Sampou is self-taught; she immersed herself in a range of artists from Sarah Vaughn to the Talking Heads to learn how to sing and play. As a result of this varied repertoire of “teachers,” Sampou’s music is eclectic and hard to categorize. She is a musical chameleon, singing like the “old timers” when she presents her classic country blues renditions, and then switching her elastic vocals to include dramatic nuances in her rock originals, twang in her country sing a-longs, and velvet in her folk ballads. The thread is the conviction she displays in her passionate delivery.

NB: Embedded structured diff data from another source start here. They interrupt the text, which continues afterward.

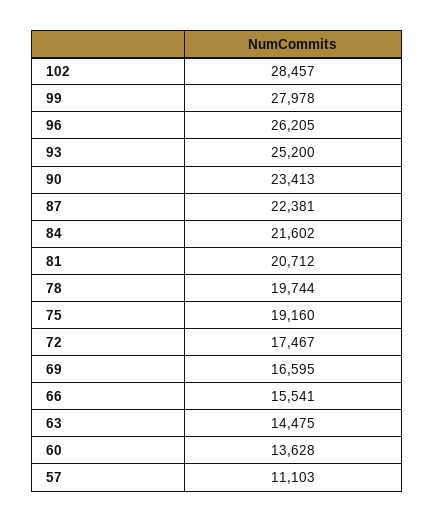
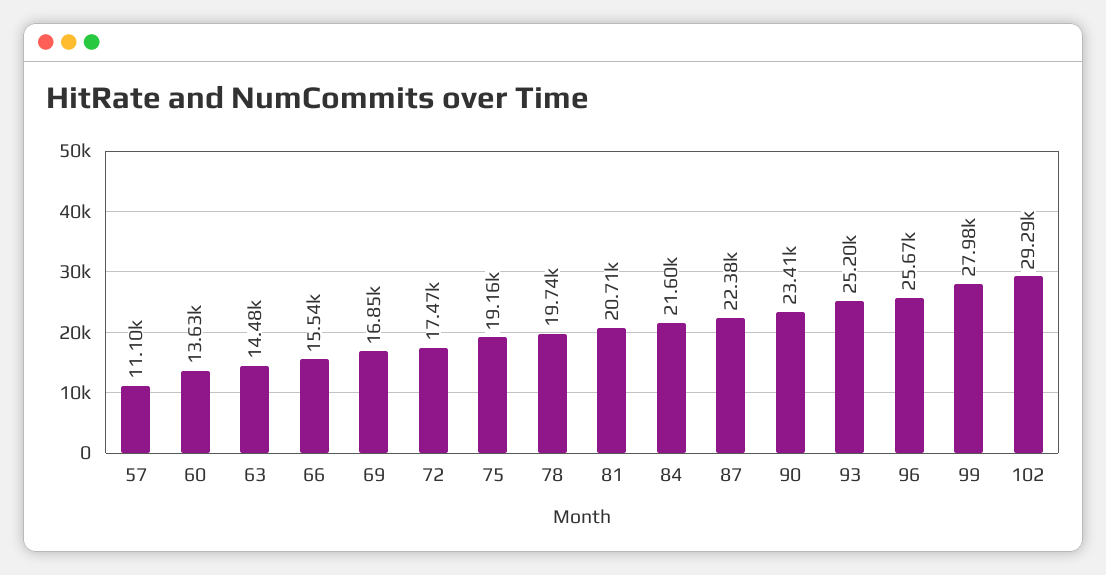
  {
-   "102": 28457,
+   "102": 29290,
    "99": 27978,
-   "96": 26205,
+   "96": 25670,
    "93": 25200,
    "90": 23413,
    "87": 22381,
    "84": 21602,
    "81": 20712,
    "78": 19744,
    "75": 19160,
    "72": 17467,
-   "69": 16595,
+   "69": 16850,
    "66": 15541,
    "63": 14475,
    "60": 13628,
    "57": 11103
  }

Les has been honing her chops since her first live performances in Boston’s Haymarket subway station in 1985, playing in folk/blues/R&B duos and trios and performing solo sets of cover songs in bars. By 1989 she was writing and performing her own material, and within a year she was taking it on the road — across the country, to Canada, and to Europe. In the nineties, Sampou performed at all the major folk festivals, winning the coveted "New Folk Award" at Kerrville. Since 1993, she’s released four albums. “Sweet Perfume” garned Best New Artist award from WUMB; “Fall from Grace” topped the Gavin Americana charts nationwide. In 1999 she switched to a modern rock arrangement for her “Les Sampou” album, which garnered high praise.
Today, with her fourth album, “Borrowed & Blue,” Les re-visits her roots. She performs sixteen country blues songs, originals as well as classics like “Big Road Blues,” “Kokomo Blues,” and “Statesboro Blues.” She accompanies herself on steel-string and slide guitars. “I call it ‘Borrowed & Blue’ because I ‘borrow’ most of the songs from other artists and even a few from my own past albums, and well, ‘Blue’ is self-explanatory. There is however a double entendre: I got married recently, and everybody knows the old saying ‘something old, something new, something borrowed, something blue’ — well, I couldn’t resist,” Sampou laughs. As Boston Globe critic and blues aficionado Elijah Wald said upon hearing it, “If this album doesn’t make a lot of people sit up and listen —well, there is no justice in the world.”